Apply with several lenders at the same time and choose one that you are comfortable with and fits your financial situation. If you don’t get as low of an interest rate as you were hoping for, you can wait until after you’ve improved your credit or your income has increased.
Another option many people choose is to still move forward and refinance now and then refinance again later when your credit is better established. For example, your credit and income are likely to change for the better between age 21 and age 28. If your situation has improved, it would be worth looking into refinancing again to knock your interest rate down even further.
Most lenders offer fixed and variable interest rates so you will need to determine which one is right for you and your financial situation. A fixed rate stays the same for the life of the loan. A variable interest rate generally starts out low and increases over time. If you are choosing shorter loan terms, such as 5 years, it might be beneficial to choose a variable rate and enjoy saving on interest. There is a risk associated with variable interest rates because they can change at any time. If you would rather skip the risk, just choose a fixed interest rate.
Lenders usually have several options available for repayment terms, such as 5, 7, and 10-year loan terms. Generally, the shorter the length of loan terms, the higher your payments will be monthly. You want to make sure you agree to terms that you are comfortable with so you don’t struggle with your monthly payments. It would be better to negotiate for longer payment terms if you are worried about monthly payments being too high.
Student Loan Scams
In searching for the right lender, you should beware of student loan refinancing scams that exist. Although the government has taken great strides to clean this up, there are still scams that exist.
What do you need to avoid?
- Stay away from any lenders offering immediate loan forgiveness.
- Beware of lenders who claim to have connections to the Department of Education. No third party lenders have a relationship with the Department of Education.
- Avoid any high-pressure refinancing sales pitches.
- Avoid any lenders who send you direct mailings.
- Stay away from lenders who promise to get you the best rates on the market for a small fee upfront.
Many private student loan lenders have fees associated with their refinancing services. These are generally referred to as an origination fee. An origination fee is a fee charged by lenders to offset the cost or processing a new student loan.
Generally, these fees are built into the total cost of the loan. While federal student loans have a set origination fee, private lenders can set their own fees. Often your credit determines where your origination fee is set so the better your credit the lower your origination fee will be if you are charged one. Some of the more reputable lenders don’t charge an origination fee. You will need to factor that into your decision when deciding on which lender to refinance through.
Know Your Money Goals
In the end, you (and your spouse if you are married) need to decide what your financial goals are, especially when talking about your student loan debt.
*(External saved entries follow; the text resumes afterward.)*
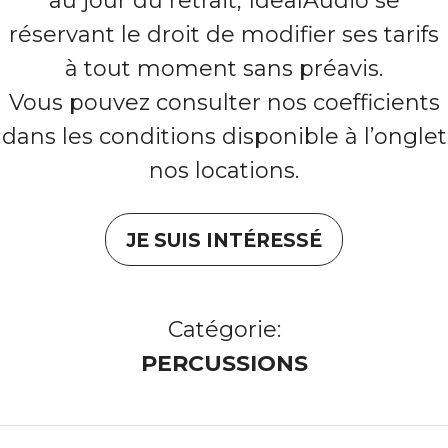
au jour du retrait, IdealAudio se
réservant le droit de modifier ses tarifs
à tout moment sans préavis.
Vous pouvez consulter nos coefficients
dans les conditions disponible à l’onglet
nos locations.
JE SUIS INTÉRESSÉ
Catégorie:
PERCUSSIONS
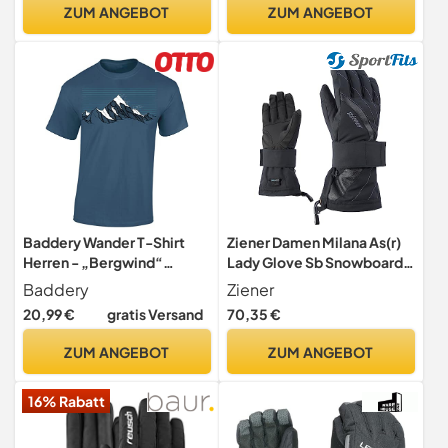
individuell verstellbar,
ZUM ANGEBOT
ZUM ANGEBOT
Perfekt zum Skifahren oder
beim Wandern, Schwarz, 1
Baddery Wander T-Shirt
Ziener Damen Milana As(r)
Herren - „Bergwind“
Lady Glove Sb Snowboard-
(Denim Blue XL)
handschuhe, black, 7.5
Baddery
Ziener
20,99 €
gratis Versand
70,35 €
ZUM ANGEBOT
ZUM ANGEBOT
16% Rabatt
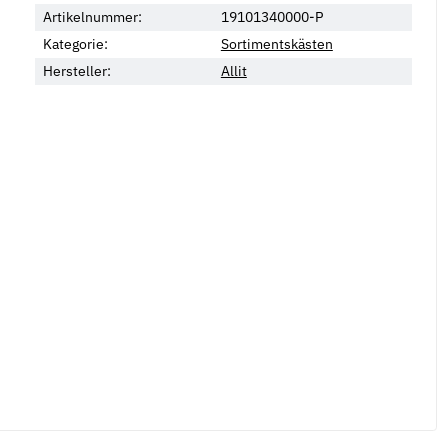
Artikelnummer:
19101340000-P
Kategorie:
Sortimentskästen
Hersteller:
Allit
Figuring this out will help you determine if refinancing is the right option at this time or ever.
It might not be. It might be better to pursue an income-driven repayment plan and try for Public Student Loan Forgiveness.
It might be better to wait until you are further along in your career and you’ve nailed down more details on what you really want out of life.
Is your goal to have flexibility financial by keeping monthly payments lower?
Do you want to pay down your student loan debt as quickly as possible?
Answering these questions and making a plan for your future will help you decide if refinancing your student loan debt is ultimately the best choice for you.